Die Teile wie Schrauben, Hebel und Feder werden auf einen Flachschleifer befestigt. Ich bevorzuge dafür einen Treibkitt, solchen wie es die Goldschmiede nutzen. In der Praxis lassen sich die Schellackreste nur sehr mühsam entfernen. Treibkitt kann man im Ultraschallbad mit Terpentin oder Waschbenzin in Sekunden restlos entfernen. Die Teile werden auf einer Glasscheibe mit Zugabe von Öl und Schleifpaste vorgeschliffen. Schleifpasten basieren auf Aluminiumoxid. Sobald die ganze Fläche angeraut ist, beginnt man mit der eigentlichen Flachpolitur. Die Zinnplatte wird mit etwas Diamantpaste bestrichen worauf man mit kreisenden Bewegungen die Teile zu polieren anfängt. Dabei wird immer etwas Material abgetragen. Von der Platte und dem Werkstück. Die Diamantpaste wird immer trockener und man muss einen Zeitpunkt erwischen in welchem man den Druck auf die Platte erhöht und die kreisenden Bewegungen auf einer immer kleineren Stelle konzentriert. Dann muss man den Dreifußschleifer so von der Zinnplatte abheben, dass es keine „frische“ Diamantpaste neue feine Kratzer hinterlässt. Bei der Körnung 1µm kann man aufhören mit der Politur. Die Diamantkörner nutzen sich ja beim Polieren ab und so ist die Körnung in der Schlussphase etwas feiner. Im Handel gibt es aber noch feinere Diamantpasten in verschiedenen Konzentrationen und Qualitäten. Gute Pasten kosten schon mal hundert Euro für 10 g. Die Diamantpasten darf man aber nicht mit der Diamantine verwechseln. Diamantine ist eine Aluminiumoxidpaste.

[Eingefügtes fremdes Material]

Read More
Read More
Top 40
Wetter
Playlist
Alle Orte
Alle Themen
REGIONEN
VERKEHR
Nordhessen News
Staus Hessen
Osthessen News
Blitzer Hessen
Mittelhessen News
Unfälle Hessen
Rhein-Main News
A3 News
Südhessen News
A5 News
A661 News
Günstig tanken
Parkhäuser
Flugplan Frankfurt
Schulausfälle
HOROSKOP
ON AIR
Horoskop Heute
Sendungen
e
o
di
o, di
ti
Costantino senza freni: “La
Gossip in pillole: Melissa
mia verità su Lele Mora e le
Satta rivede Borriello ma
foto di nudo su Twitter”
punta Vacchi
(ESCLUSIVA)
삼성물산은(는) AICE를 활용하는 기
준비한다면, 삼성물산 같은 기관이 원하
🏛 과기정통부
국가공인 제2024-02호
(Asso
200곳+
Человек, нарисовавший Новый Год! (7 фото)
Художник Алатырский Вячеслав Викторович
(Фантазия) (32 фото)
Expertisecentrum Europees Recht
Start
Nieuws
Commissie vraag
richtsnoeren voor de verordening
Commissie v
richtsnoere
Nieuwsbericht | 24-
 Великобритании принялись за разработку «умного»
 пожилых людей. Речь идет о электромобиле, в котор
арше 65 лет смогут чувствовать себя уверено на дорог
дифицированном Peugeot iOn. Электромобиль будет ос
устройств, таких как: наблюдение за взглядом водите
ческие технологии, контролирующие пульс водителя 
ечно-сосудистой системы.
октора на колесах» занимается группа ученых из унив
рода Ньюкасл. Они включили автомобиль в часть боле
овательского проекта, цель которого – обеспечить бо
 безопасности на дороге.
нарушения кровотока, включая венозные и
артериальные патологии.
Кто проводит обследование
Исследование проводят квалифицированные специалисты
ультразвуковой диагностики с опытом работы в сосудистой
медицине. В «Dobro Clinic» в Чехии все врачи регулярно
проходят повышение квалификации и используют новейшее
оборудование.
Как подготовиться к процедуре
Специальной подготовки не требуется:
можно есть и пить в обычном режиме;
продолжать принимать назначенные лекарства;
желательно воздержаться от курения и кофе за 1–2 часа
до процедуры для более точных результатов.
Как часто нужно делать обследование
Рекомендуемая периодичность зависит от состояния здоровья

Während der Politur ist die Sauberkeit das Wichtigste. Man arbeitet von den gröberen zu immer feineren Pasten vor. Eine Glasscheibe bzw. Zinnplatte wird immer nur mit einer Sorte Schleifmittel verwendet. Beim Übergang zum weiteren Arbeitschritt muss man sorgfältig alles Abwischen, denn nur ein Korn einer gröberen Diamantpaste dringt in das weiche Zinn und zerkratzt die zu polierende Oberfläche. Also das Abwischen der Zinnplatte mit Benzin bringt nichts, da die Diamantkörner fest im Zinn sitzen. Es hilft nur das Großflächige abtragen des Zinns von der Platte. Die Zinnplatten müssen in getrennten Boxen aufbewahrt werden, geschützt vor Staub, Spänen und sonstigen unerwünschten Partikeln.

Aber auch die fertig polierten Flächen sollte man nicht mehr unnütz anfassen. Staubkörner in den Handschuhen, Tüchern und Pinseln können sehr schnell Kratzer hinterlassen.